### Recorded data
------------------------------------------------------------

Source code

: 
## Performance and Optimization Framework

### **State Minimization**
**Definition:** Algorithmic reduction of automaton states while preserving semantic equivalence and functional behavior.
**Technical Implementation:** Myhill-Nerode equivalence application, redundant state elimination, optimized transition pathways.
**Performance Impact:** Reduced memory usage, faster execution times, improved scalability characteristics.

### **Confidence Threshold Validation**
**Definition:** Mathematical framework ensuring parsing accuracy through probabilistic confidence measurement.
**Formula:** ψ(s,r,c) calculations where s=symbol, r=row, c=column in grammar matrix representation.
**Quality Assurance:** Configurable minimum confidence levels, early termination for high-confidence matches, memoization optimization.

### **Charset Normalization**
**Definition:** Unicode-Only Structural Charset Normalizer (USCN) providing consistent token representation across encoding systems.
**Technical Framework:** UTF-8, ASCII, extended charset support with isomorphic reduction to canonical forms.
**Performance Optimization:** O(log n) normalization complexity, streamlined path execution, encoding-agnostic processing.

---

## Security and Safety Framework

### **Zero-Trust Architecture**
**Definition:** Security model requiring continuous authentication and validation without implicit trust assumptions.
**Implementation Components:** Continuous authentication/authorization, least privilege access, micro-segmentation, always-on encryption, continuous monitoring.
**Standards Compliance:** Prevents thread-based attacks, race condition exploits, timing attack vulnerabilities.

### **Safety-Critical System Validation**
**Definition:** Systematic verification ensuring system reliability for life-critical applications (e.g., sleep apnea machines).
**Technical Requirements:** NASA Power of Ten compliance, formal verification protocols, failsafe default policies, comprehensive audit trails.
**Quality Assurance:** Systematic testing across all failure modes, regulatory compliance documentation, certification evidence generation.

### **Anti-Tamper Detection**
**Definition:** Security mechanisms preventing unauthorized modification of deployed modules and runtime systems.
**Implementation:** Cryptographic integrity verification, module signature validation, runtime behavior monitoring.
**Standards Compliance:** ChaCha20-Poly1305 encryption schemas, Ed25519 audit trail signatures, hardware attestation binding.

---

------------------------------------------------------------

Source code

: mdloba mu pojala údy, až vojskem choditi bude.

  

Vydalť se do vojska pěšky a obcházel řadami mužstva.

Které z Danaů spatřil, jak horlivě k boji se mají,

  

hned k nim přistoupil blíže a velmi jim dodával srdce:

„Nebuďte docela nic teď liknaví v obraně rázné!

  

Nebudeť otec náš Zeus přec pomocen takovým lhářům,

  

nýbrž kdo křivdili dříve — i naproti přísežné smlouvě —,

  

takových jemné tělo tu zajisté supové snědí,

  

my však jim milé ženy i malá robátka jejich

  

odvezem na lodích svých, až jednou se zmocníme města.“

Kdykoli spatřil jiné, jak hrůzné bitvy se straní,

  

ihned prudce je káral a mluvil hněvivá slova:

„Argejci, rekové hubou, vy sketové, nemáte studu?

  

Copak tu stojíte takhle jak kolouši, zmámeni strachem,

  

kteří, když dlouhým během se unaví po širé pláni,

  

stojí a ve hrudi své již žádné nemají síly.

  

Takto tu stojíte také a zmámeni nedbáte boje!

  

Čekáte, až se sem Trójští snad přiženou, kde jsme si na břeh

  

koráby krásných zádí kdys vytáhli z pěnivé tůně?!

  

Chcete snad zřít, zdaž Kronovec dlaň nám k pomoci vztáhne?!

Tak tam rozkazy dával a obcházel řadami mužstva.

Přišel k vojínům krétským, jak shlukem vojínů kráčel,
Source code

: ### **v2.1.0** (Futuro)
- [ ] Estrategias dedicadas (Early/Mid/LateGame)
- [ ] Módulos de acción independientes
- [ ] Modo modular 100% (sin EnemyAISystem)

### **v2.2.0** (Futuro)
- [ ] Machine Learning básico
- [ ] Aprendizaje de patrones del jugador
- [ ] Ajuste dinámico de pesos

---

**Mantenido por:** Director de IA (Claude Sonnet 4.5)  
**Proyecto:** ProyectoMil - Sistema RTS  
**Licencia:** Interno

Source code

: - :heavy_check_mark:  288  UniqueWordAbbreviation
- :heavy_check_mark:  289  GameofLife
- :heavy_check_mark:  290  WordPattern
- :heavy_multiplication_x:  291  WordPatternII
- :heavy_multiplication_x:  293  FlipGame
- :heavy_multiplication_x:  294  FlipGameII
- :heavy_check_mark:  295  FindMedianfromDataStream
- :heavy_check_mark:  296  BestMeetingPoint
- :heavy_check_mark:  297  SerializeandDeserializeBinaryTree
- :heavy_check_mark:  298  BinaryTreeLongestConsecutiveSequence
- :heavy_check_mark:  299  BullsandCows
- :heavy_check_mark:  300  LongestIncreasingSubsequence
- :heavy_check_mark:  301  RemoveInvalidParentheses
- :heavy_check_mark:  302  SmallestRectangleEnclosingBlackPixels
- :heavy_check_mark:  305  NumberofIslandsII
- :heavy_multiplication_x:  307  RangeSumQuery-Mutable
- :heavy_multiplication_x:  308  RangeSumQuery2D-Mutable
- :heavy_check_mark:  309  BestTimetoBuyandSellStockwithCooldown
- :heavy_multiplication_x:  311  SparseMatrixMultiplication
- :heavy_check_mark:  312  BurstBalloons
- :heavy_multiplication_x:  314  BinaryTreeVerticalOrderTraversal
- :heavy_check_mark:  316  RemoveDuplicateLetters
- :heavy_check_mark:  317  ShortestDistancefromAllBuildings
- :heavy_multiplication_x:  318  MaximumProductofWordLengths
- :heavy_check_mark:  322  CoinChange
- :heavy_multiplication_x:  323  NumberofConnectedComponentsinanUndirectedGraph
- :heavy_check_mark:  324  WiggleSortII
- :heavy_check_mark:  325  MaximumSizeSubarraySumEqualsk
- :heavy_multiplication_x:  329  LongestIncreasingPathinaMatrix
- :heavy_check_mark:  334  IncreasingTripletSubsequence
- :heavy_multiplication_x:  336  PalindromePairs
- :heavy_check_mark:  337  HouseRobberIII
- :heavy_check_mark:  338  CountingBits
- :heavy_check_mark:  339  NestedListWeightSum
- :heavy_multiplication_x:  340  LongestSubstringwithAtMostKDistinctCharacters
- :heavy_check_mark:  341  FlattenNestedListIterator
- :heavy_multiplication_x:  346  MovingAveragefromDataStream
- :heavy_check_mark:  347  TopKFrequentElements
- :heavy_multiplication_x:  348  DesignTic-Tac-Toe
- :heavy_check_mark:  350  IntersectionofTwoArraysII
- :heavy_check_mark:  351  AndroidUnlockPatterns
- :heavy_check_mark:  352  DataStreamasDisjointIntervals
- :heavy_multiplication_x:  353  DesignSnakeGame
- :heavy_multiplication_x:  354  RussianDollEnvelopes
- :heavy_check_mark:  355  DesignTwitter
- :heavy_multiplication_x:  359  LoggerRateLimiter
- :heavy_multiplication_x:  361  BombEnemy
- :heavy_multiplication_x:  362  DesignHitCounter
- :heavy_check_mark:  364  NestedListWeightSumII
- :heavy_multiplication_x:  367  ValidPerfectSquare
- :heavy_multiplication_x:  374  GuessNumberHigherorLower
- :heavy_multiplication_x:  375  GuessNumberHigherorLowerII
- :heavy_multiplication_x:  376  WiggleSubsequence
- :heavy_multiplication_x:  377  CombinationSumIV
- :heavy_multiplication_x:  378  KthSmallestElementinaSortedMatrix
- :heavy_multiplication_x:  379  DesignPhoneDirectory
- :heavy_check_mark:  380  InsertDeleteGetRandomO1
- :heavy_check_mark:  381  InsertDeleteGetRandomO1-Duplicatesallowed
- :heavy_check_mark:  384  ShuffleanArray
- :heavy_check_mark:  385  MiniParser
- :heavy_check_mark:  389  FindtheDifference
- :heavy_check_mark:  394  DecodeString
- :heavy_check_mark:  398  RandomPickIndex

------------------------------------------------------------

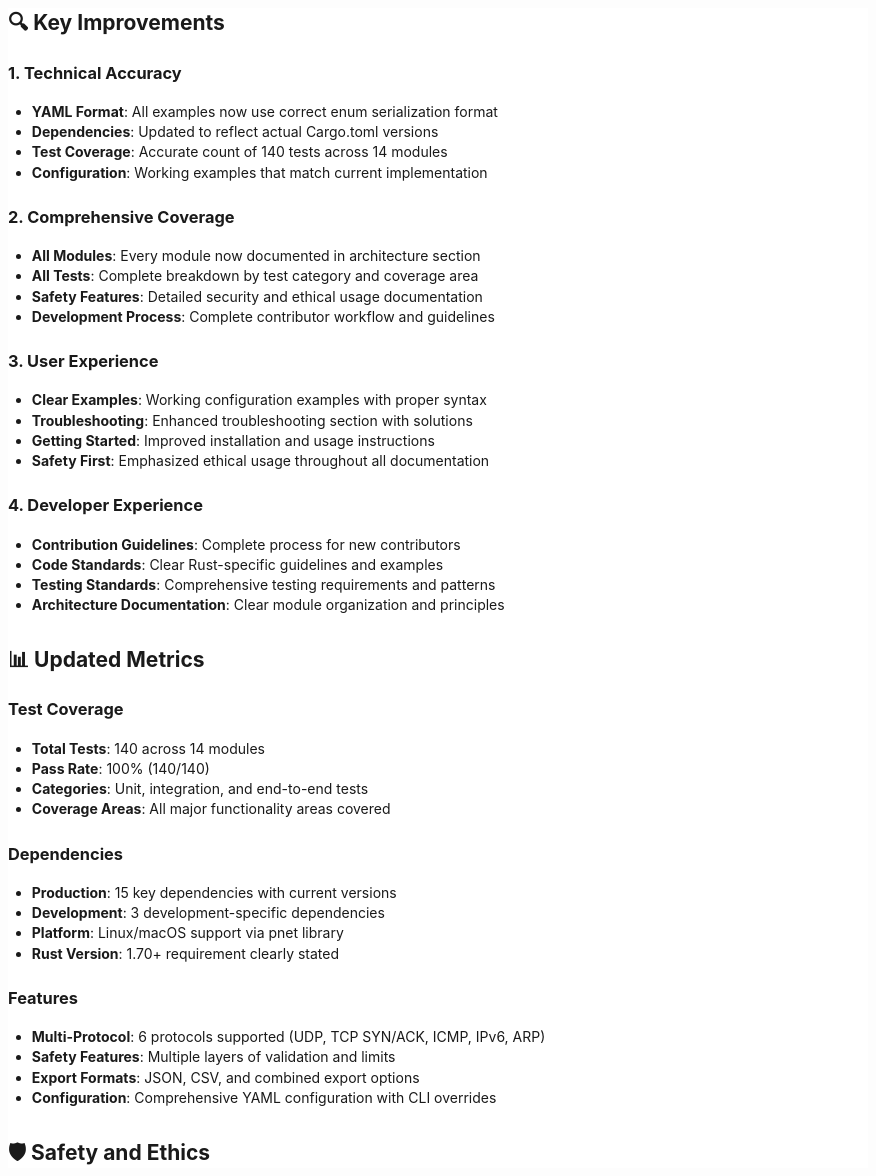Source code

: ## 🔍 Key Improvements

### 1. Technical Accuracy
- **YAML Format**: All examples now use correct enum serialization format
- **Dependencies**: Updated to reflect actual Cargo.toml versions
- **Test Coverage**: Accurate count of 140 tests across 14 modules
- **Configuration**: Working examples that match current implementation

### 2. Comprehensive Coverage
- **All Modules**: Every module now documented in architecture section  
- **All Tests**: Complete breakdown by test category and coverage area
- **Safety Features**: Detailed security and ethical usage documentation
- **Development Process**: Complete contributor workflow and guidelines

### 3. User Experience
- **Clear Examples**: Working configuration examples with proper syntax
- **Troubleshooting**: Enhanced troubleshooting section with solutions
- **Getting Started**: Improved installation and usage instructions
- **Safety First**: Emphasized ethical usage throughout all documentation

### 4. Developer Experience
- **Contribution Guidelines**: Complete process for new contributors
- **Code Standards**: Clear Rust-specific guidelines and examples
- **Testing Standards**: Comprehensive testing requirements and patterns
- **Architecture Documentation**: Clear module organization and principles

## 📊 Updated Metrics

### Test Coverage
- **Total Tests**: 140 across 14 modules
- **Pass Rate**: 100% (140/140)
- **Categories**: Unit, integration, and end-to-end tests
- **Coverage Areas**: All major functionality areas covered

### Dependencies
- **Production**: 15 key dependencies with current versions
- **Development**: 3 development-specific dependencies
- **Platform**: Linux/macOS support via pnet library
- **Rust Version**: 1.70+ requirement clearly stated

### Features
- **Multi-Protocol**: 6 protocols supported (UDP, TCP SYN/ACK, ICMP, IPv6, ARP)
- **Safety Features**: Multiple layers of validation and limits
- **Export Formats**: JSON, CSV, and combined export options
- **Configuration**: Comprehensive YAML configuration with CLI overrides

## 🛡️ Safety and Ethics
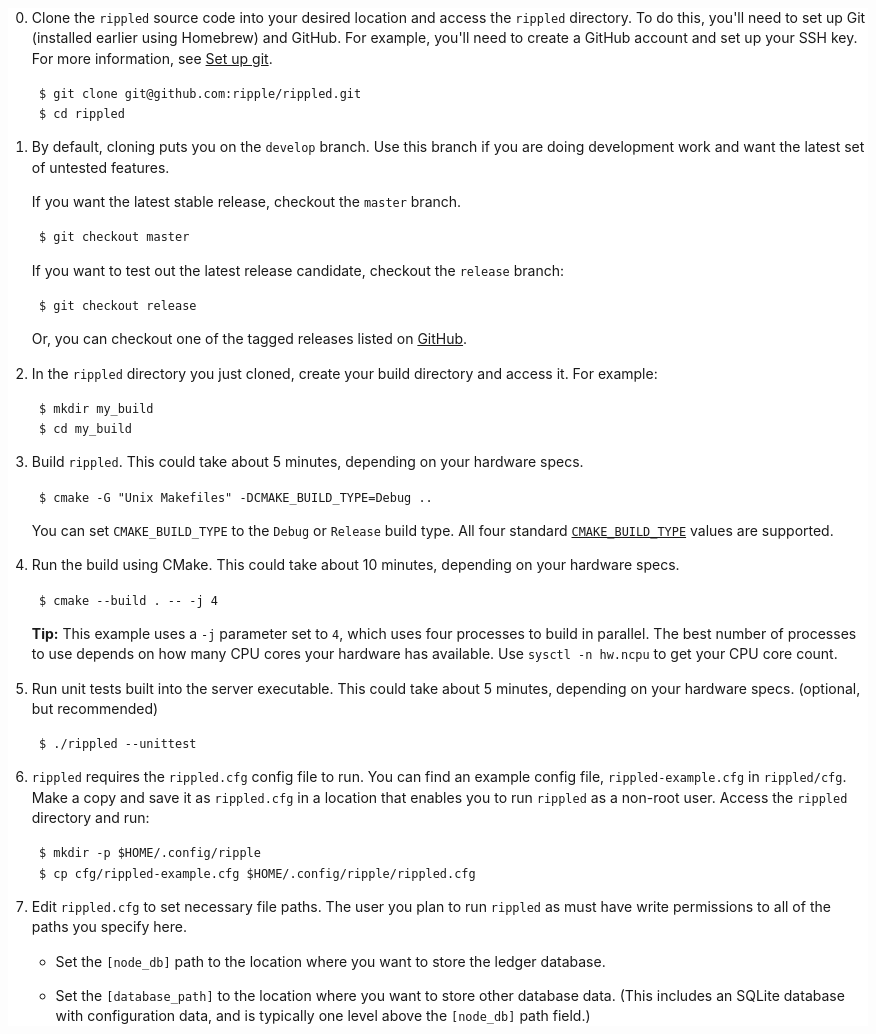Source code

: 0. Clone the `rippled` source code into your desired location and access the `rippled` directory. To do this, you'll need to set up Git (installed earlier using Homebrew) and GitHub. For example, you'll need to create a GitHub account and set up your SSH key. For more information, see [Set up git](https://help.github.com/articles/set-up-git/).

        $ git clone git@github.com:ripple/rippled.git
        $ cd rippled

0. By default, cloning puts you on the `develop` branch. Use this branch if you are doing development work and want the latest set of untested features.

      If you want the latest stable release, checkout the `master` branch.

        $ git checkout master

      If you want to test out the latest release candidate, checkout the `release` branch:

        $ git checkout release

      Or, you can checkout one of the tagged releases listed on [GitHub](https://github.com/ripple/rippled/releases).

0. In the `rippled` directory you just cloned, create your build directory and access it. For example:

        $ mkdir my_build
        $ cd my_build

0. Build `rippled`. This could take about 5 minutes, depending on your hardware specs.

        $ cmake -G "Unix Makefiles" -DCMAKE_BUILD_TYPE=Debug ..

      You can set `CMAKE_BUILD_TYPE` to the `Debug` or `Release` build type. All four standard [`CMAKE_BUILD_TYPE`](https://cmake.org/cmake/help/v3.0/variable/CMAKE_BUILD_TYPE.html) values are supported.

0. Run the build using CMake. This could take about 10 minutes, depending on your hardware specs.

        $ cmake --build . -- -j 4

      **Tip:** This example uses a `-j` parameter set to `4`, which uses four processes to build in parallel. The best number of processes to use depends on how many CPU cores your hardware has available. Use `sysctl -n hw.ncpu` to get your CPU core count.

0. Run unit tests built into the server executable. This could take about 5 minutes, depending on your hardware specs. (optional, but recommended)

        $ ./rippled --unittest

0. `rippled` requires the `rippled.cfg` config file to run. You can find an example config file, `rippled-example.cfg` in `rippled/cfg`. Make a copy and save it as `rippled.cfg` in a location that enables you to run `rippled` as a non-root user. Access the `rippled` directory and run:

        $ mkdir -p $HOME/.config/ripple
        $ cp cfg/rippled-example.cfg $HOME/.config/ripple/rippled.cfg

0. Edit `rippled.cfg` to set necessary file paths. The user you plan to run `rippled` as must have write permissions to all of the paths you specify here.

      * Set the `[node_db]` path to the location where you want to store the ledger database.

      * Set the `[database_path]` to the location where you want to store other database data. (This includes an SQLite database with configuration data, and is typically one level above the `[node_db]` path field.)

------------------------------------------------------------

### YOUR TASK
Using the data above, return each line that includes the word "ensuring".

### TASK ANSWER
**Definition:** Mathematical framework ensuring parsing accuracy through probabilistic confidence measurement.
**Definition:** Systematic verification ensuring system reliability for life-critical applications (e.g., sleep apnea machines).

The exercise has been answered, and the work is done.